Depuis cinquante ans que la télévision étend constamment son empire dans le monde. À titre d’exemple, en Europe, en 2001, entre 1/3 et 2/3 des enfants avaient désormais la télévision dans leur chambre, selon les pays et les milieux sociaux (près de 75 % dans les milieux défavorisés en Angleterre). À noter que ces chiffres s’appliquent aux enfants entre 0 et 3 ans1. Par ailleurs, déjà en 1998, dans une étude de l’UNESCO, on pouvait lire ceci : « Les enfants du monde passent en moyenne trois heures par jour devant le petit écran, ce qui représente au moins 50 % plus de temps consacré à ce médium qu’à toute autre activité parascolaire, y compris les devoirs, passer du temps avec la famille, des amis ou lire.2 » Ce constat n’a fait que s’accentuer : aujourd’hui, près d’un tiers des enfants regardent la télévision quatre heures par jour ou plus.

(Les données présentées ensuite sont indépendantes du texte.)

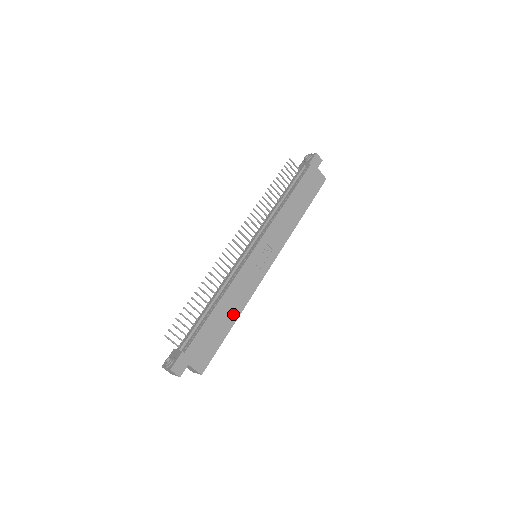
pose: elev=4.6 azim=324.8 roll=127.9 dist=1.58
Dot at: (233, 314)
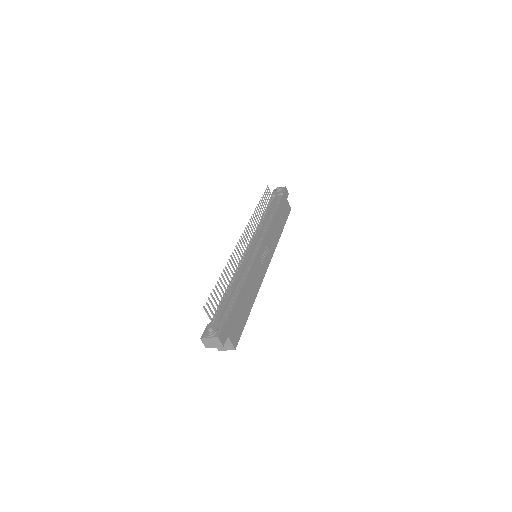
Dot at: (251, 299)
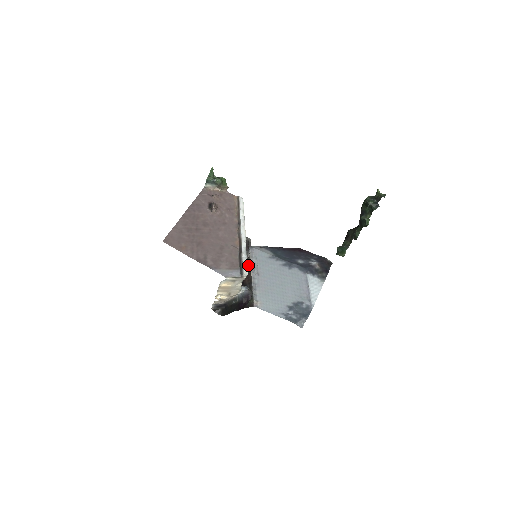
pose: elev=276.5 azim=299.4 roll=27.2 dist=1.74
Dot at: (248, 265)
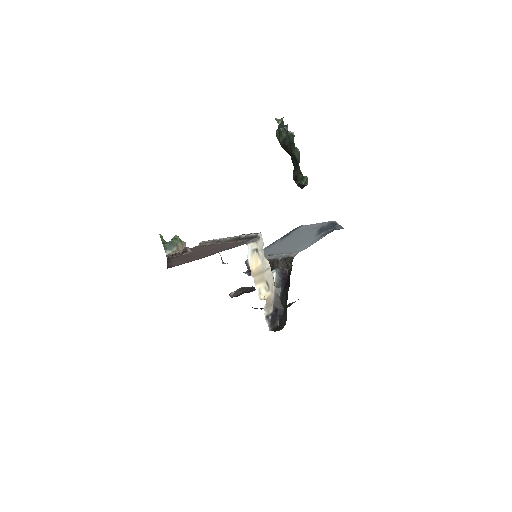
Dot at: occluded
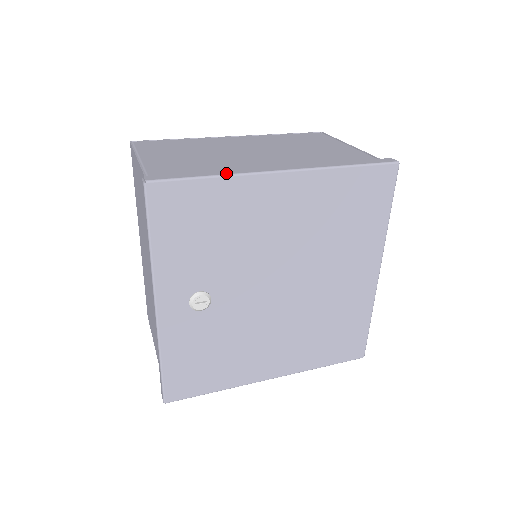
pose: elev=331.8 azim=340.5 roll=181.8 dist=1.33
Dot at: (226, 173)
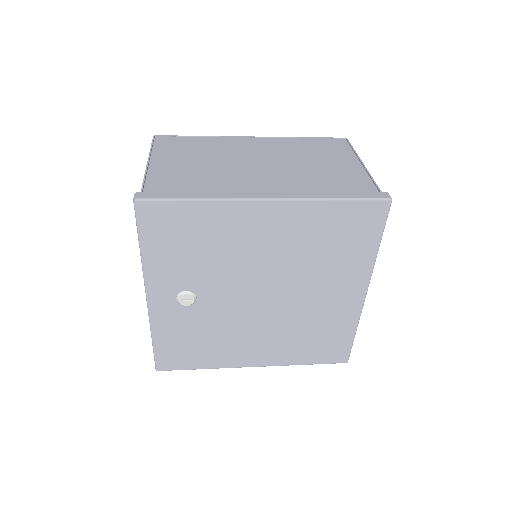
Dot at: (210, 197)
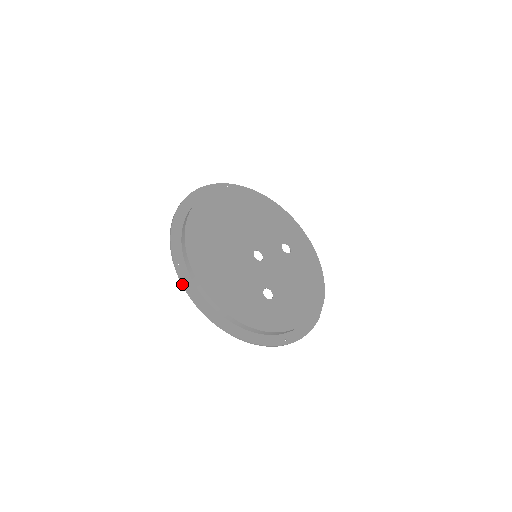
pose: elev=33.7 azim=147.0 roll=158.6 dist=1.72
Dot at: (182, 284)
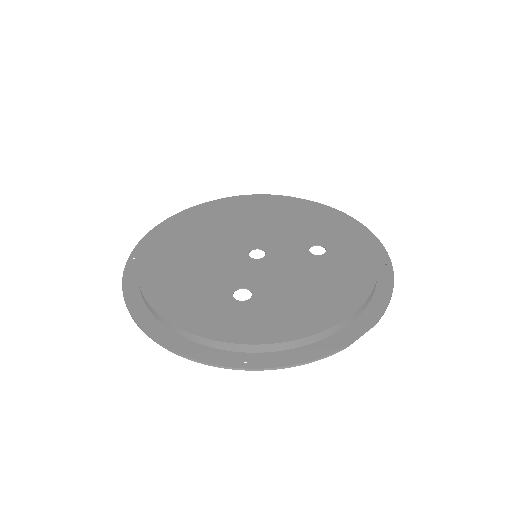
Dot at: (123, 276)
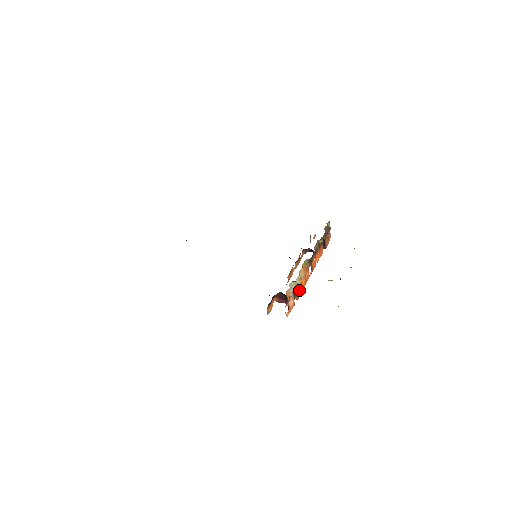
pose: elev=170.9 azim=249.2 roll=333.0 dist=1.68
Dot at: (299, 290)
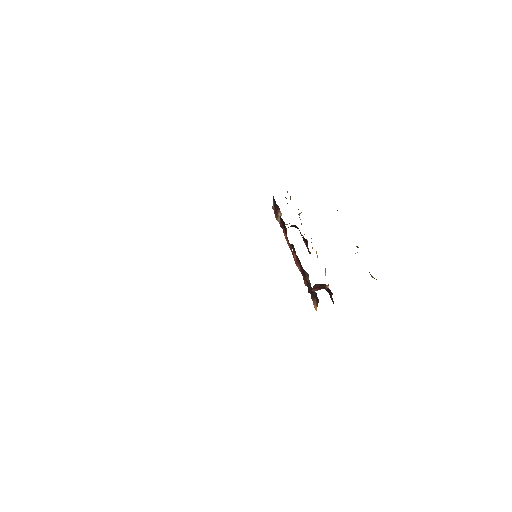
Dot at: occluded
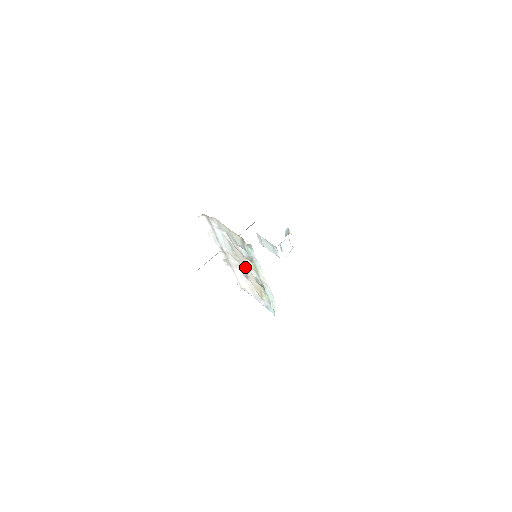
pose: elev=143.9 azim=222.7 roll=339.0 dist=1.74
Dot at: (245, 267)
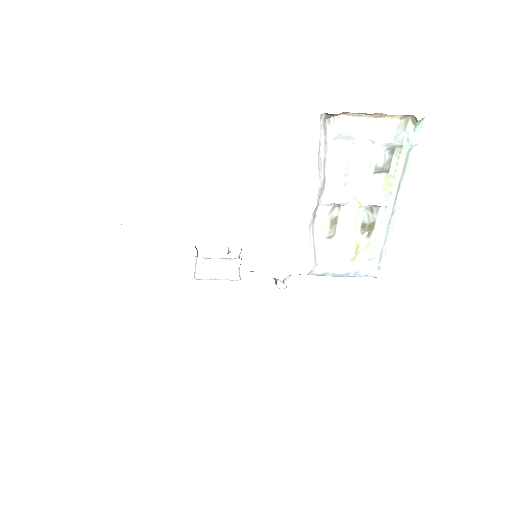
Dot at: (347, 207)
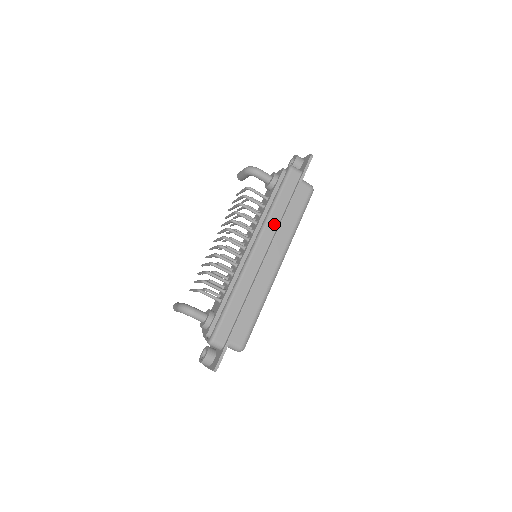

Une question fondamentale alors se pose, sans pourtant que la sociologie et que la psychologie (voire la psychanalyse), sauf rares exceptions, aient l’air de s’en être avisées : les conditions mêmes de la socialisation et de la subjectivation ne se voient-elles pas profondément affectées?
Depuis longtemps, des études nord-américaines ont décrit la télévision comme un « troisième parent ». Cette expression ne devrait plus être utilisée aujourd’hui comme simple métaphore, tant la télévision vient à occuper une place fondamentale au sein de la famille, qui a perdu, par ailleurs, ses repères institutionnels. Ce troisième parent pour les enfants, qui est en même temps le meilleur ami de la famille pour les vrais parents, constitue en somme le vecteur qui permet de juxtaposer une nouvelle famille virtuelle aux restes de la famille réelle, contribuant à modifier encore plus ses contours. De fait, ce nouveau parent a ceci de particulier qu’il amène avec lui sa propre famille qui, pour être virtuelle, n’en est pas moins envahissante.

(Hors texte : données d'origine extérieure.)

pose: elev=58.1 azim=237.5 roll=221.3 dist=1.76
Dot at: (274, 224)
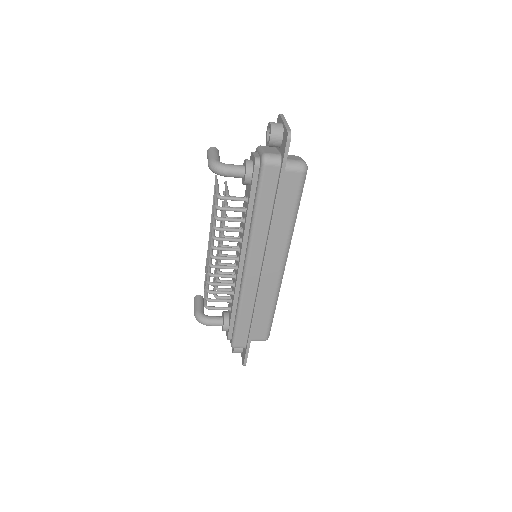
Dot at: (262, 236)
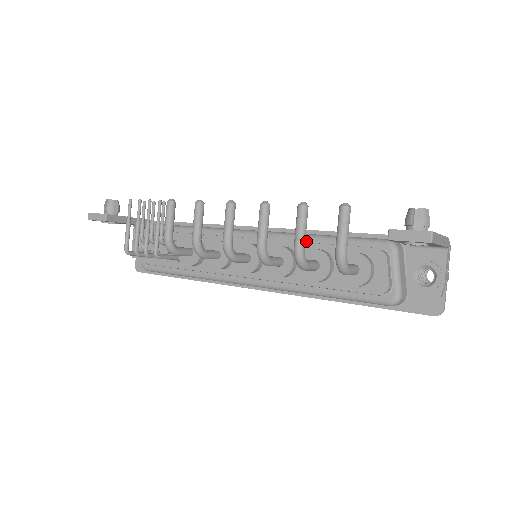
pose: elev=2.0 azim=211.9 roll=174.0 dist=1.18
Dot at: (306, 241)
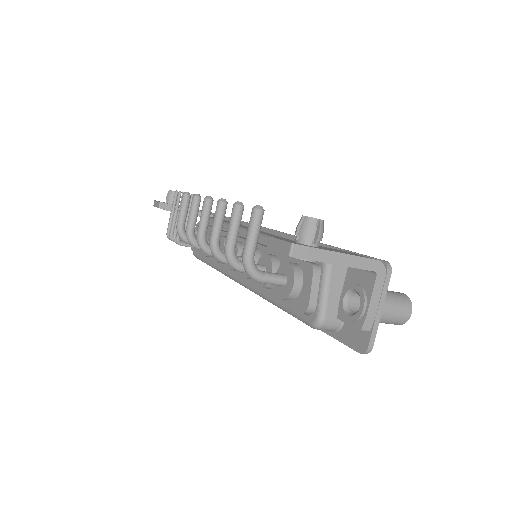
Dot at: occluded
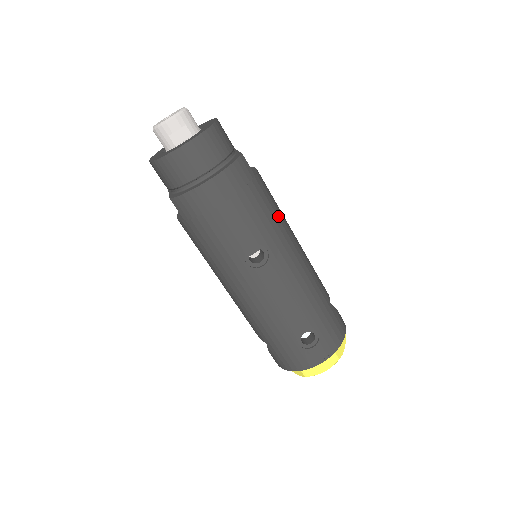
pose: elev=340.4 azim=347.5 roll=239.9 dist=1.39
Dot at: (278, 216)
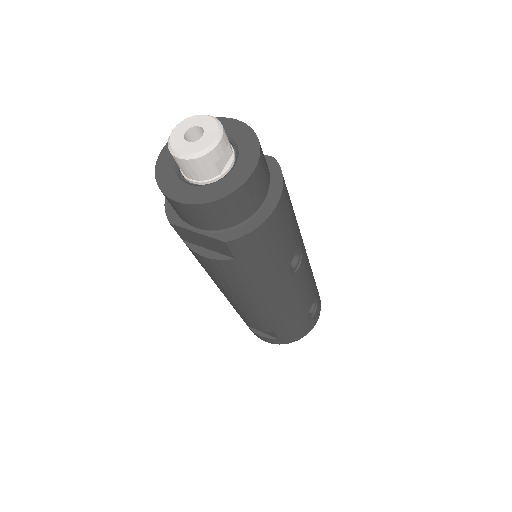
Dot at: occluded
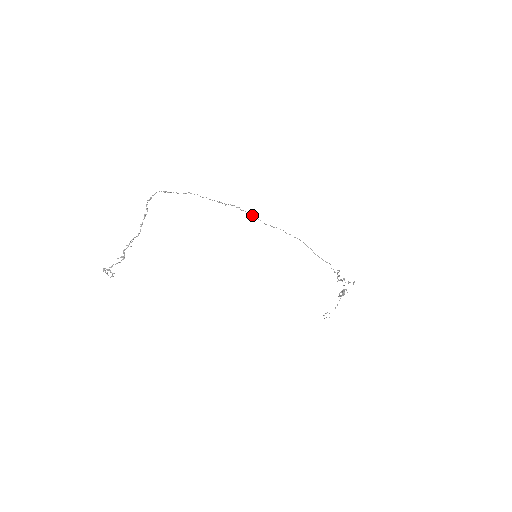
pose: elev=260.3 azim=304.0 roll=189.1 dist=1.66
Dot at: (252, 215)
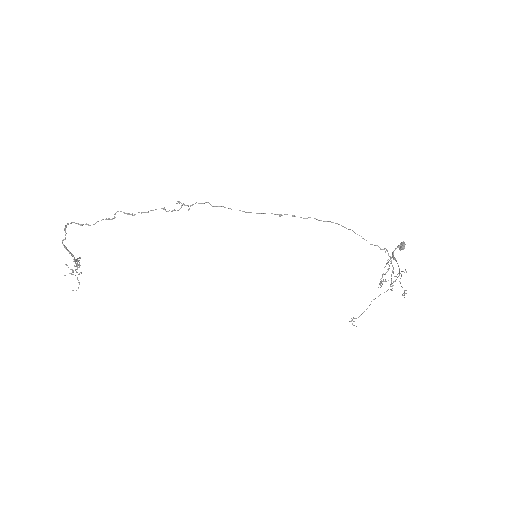
Dot at: occluded
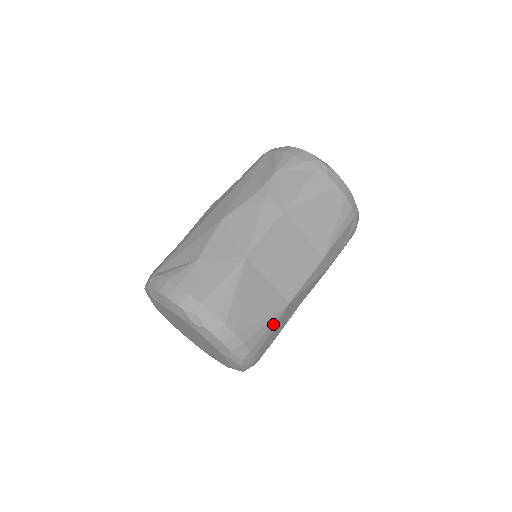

Cette extension virtuelle de la famille a été parfaitement repérée par la littérature dès les débuts du règne de la télévision. En effet, en 1953, dans un saisissant roman d’anticipation intitulé Fahrenheit 451 (Denoël, Paris, 1955), dont François Truffaut a tiré un film en 1966, l’auteur américain Ray Bradbury montrait déjà plusieurs aspects du problème. L’action se situe dans un futur proche : la société ne tolère plus l’existence des livres, jugés dangereux. Ils empêcheraient les gens de s’épanouir. Les pompiers n’éteignent plus les feux, ils débusquent les lecteurs, récupèrent les ouvrages illicites et allument des autodafés. Le héros du récit, Montag, appartient à l’une des ces brigades. Citoyen zélé, il effectue son travail sans se poser de questions. Jusqu’au jour où il croise Clarisse, une jeune institutrice amoureuse des livres qui le fait douter de sa fonction. Il n’en faudra pas davantage pour que Montag prenne goût au fruit défendu de la lecture et cherche le contact avec les « Hommes Livres » (le fameux « Je suis La République de Platon ») qui vivent dans les marges de la société en mémorisant tous les grands livres...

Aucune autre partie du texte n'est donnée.